Ace photographer David Wears at work, feeling the J'ouvert bliss

   
As the sky grew pale it revealed streets filled at every turn with delirious revelers, and, it should be noted, a heavy police presence. Extra precautions were taken to ensure this year's events were trouble free. As the sun rises the energy of the revelers diminishes and we duck into the offices of the Trinidad Guardian to rest up and process some film. Outside Mas bands are forming up to march through the streets on carnival Monday but it is on Tuesday morn that the big bands come out in full force.  
   

Carnival Day

Traditional Indian King on Carnival morning

 Jumpin' Up on the Savannah Track

   
Tuesday, Carnival day, Hart's 'The Strip', Legends' 'Bedazzled' Minshall's 'Ship of Fools', Barbarossa's 'Comme Ce, Comme Ca', and Poison's 'Fleurs de Passion'  and dozens of smaller groups parade through the streets in full costumes.

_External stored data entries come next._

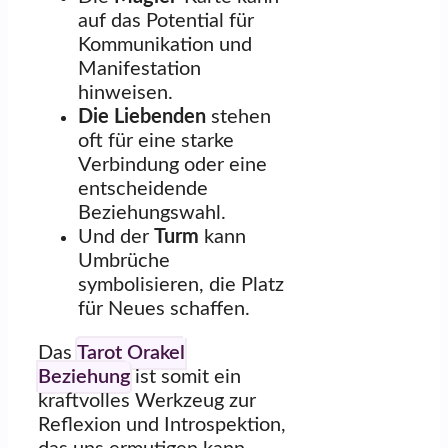
auf das Potential für
Kommunikation und
Manifestation
hinweisen.
Die Liebenden
stehen
oft für eine starke
Verbindung oder eine
entscheidende
Beziehungswahl.
Und der
Turm
kann
Umbrüche
symbolisieren, die Platz
für Neues schaffen.
Das
Tarot Orakel
Beziehung
ist somit ein
kraftvolles Werkzeug zur
Reflexion und Introspektion,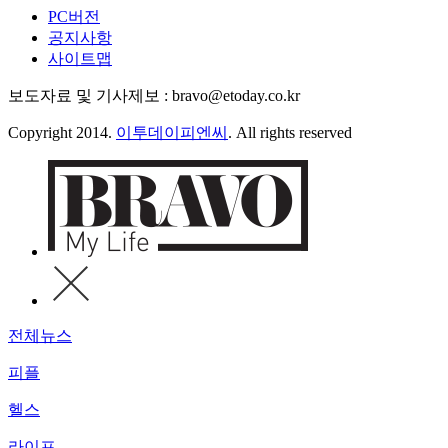
PC버전
공지사항
사이트맵
보도자료 및 기사제보 : bravo@etoday.co.kr
Copyright 2014.
이투데이피엔씨
. All rights reserved
전체뉴스
피플
헬스
라이프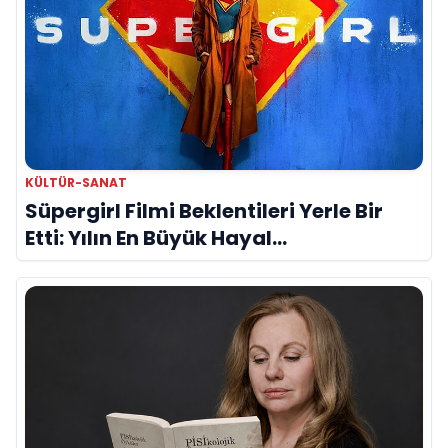
KÜLTÜR-SANAT
Süpergirl Filmi Beklentileri Yerle Bir
Etti: Yılın En Büyük Hayal
Kırıklıklarından Biri mi?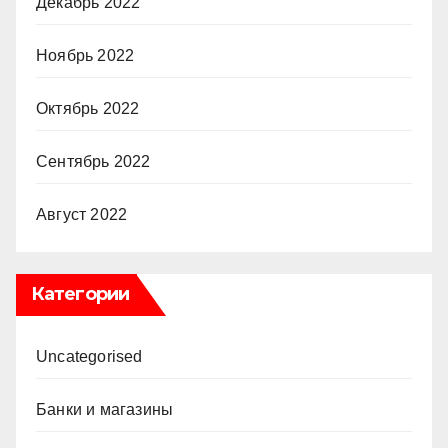
Декабрь 2022
Ноябрь 2022
Октябрь 2022
Сентябрь 2022
Август 2022
Категории
Uncategorised
Банки и магазины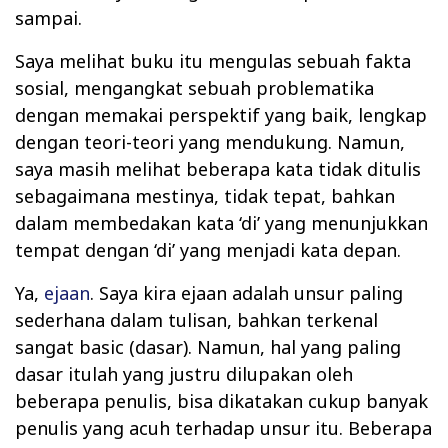
sampai.
Saya melihat buku itu mengulas sebuah fakta
sosial, mengangkat sebuah problematika
dengan memakai perspektif yang baik, lengkap
dengan teori-teori yang mendukung. Namun,
saya masih melihat beberapa kata tidak ditulis
sebagaimana mestinya, tidak tepat, bahkan
dalam membedakan kata ‘di’ yang menunjukkan
tempat dengan ‘di’ yang menjadi kata depan.
Ya,
ejaan
. Saya kira ejaan adalah unsur paling
sederhana dalam tulisan, bahkan terkenal
sangat basic (dasar). Namun, hal yang paling
dasar itulah yang justru dilupakan oleh
beberapa penulis, bisa dikatakan cukup banyak
penulis yang acuh terhadap unsur itu. Beberapa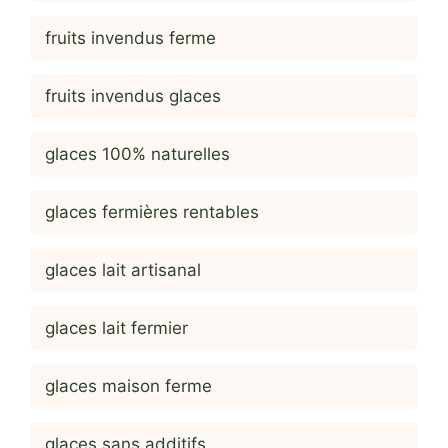
fruits invendus ferme
fruits invendus glaces
glaces 100% naturelles
glaces fermières rentables
glaces lait artisanal
glaces lait fermier
glaces maison ferme
glaces sans additifs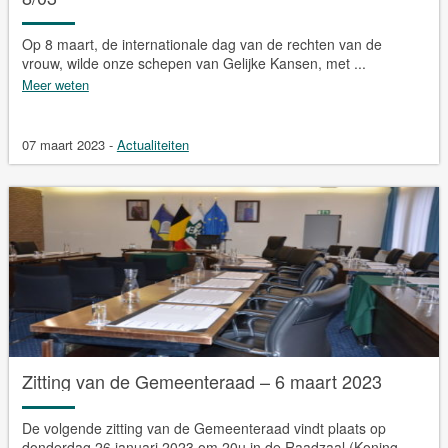
Op 8 maart, de internationale dag van de rechten van de
vrouw, wilde onze schepen van Gelijke Kansen, met ...
Meer weten
07 maart 2023
-
Actualiteiten
Zitting van de Gemeenteraad – 6 maart 2023
De volgende zitting van de Gemeenteraad vindt plaats op
donderdag 26 januari 2023 om 20u in de Raadzaal (Koning ...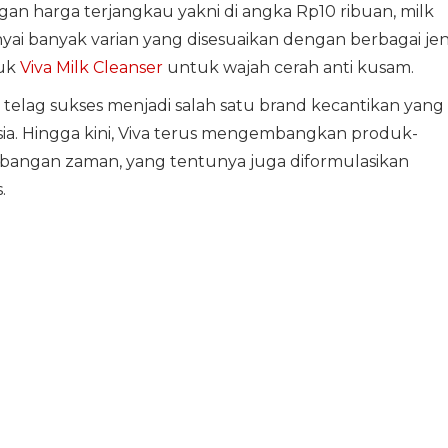
gan harga terjangkau yakni di angka Rp10 ribuan, milk
yai banyak varian yang disesuaikan dengan berbagai jen
duk
Viva Milk Cleanser
untuk wajah cerah anti kusam.
cs telag sukses menjadi salah satu brand kecantikan yang
ia. Hingga kini, Viva terus mengembangkan produk-
angan zaman, yang tentunya juga diformulasikan
s.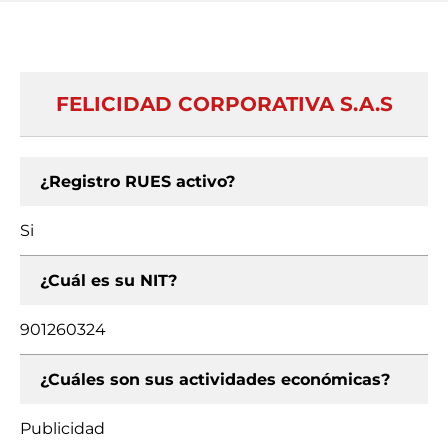
FELICIDAD CORPORATIVA S.A.S
¿Registro RUES activo?
Si
¿Cuál es su NIT?
901260324
¿Cuáles son sus actividades económicas?
Publicidad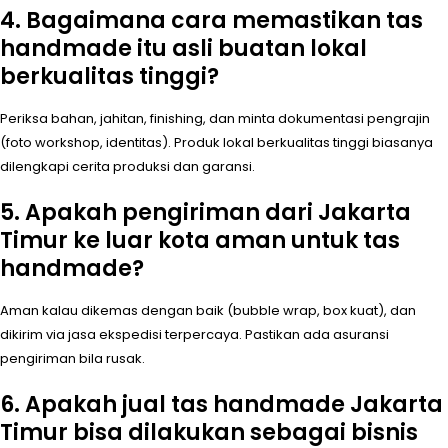
4. Bagaimana cara memastikan tas
handmade itu asli buatan lokal
berkualitas tinggi?
Periksa bahan, jahitan, finishing, dan minta dokumentasi pengrajin
(foto workshop, identitas). Produk lokal berkualitas tinggi biasanya
dilengkapi cerita produksi dan garansi.
5. Apakah pengiriman dari Jakarta
Timur ke luar kota aman untuk tas
handmade?
Aman kalau dikemas dengan baik (bubble wrap, box kuat), dan
dikirim via jasa ekspedisi terpercaya. Pastikan ada asuransi
pengiriman bila rusak.
6. Apakah jual tas handmade Jakarta
Timur bisa dilakukan sebagai bisnis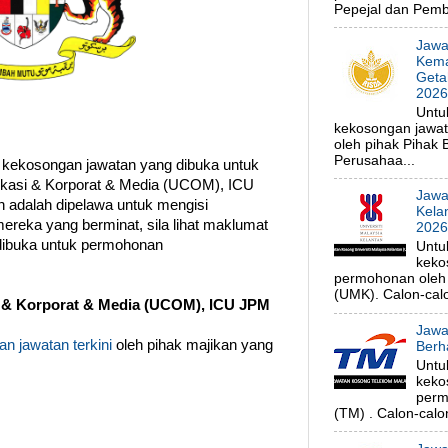
Pepejal dan Pembe
Jawa
Kema
Geta
202
Untu
kekosongan jawa
oleh pihak Pihak
Perusahaa...
 kekosongan jawatan yang dibuka untuk
kasi & Korporat & Media (UCOM), ICU
Jawa
 adalah dipelawa untuk mengisi
Kela
ereka yang berminat, sila lihat maklumat
202
 dibuka untuk permohonan
Untu
keko
permohonan oleh p
(UMK). Calon-calo
 & Korporat & Media (UCOM), ICU JPM
Jawa
n jawatan terkini
oleh pihak majikan yang
Berh
Untu
keko
perm
(TM) . Calon-calon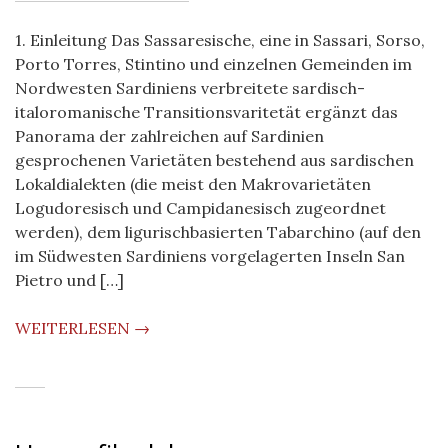
1. Einleitung Das Sassaresische, eine in Sassari, Sorso,
Porto Torres, Stintino und einzelnen Gemeinden im
Nordwesten Sardiniens verbreitete sardisch-
italoromanische Transitionsvaritetät ergänzt das
Panorama der zahlreichen auf Sardinien
gesprochenen Varietäten bestehend aus sardischen
Lokaldialekten (die meist den Makrovarietäten
Logudoresisch und Campidanesisch zugeordnet
werden), dem ligurischbasierten Tabarchino (auf den
im Südwesten Sardiniens vorgelagerten Inseln San
Pietro und […]
WEITERLESEN →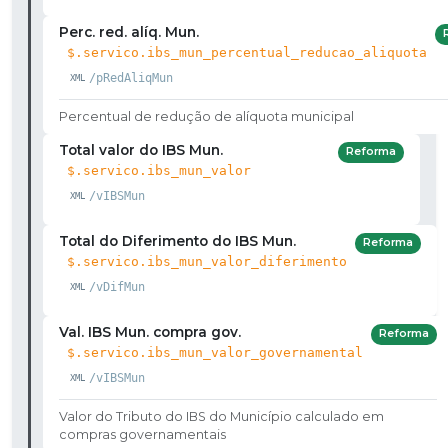
Perc. red. alíq. Mun.
$.servico.ibs_mun_percentual_reducao_aliquota
/pRedAliqMun
Percentual de redução de alíquota municipal
Total valor do IBS Mun.
Reforma
$.servico.ibs_mun_valor
/vIBSMun
Total do Diferimento do IBS Mun.
Reforma
$.servico.ibs_mun_valor_diferimento
/vDifMun
Val. IBS Mun. compra gov.
Reforma
$.servico.ibs_mun_valor_governamental
/vIBSMun
Valor do Tributo do IBS do Município calculado em
compras governamentais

Trini to the Bone by David Rudder, Faye Ann Lyons "Display" and Destra Garcia's "Is Carnival" ring in the ears as the day progresses.  Judging for the various categories take place at the Queens Park savannah and all bands with the exception of Minshall's passed there. Hart's Las Vegas themed presentation crossed the stage first just after 8 a.m.The massive "jump and wine energy' of the large bands was  interspersed with smaller bands.
   

Whining and Jumping

 
   
Several bands chose Sailors themes giving the traditional theme a contemporary look, notably renowned designer Peter Minshall's Ship of Fools and Mt. Hope Connection's "A Sailor's Dream" and De Boss. Mystery Raiders' carried forward the tradition of using costume to voice opinion. Their "Ye Robbers of Marli Street" was directed at America a pointedly critical commentary on the soon to be launched war on Iraq. Marli Street is the location of the American embassy and access to the street has been restricted. The day wound down after the 10,000 member 32 section band Poison passed nearly 10 hours later.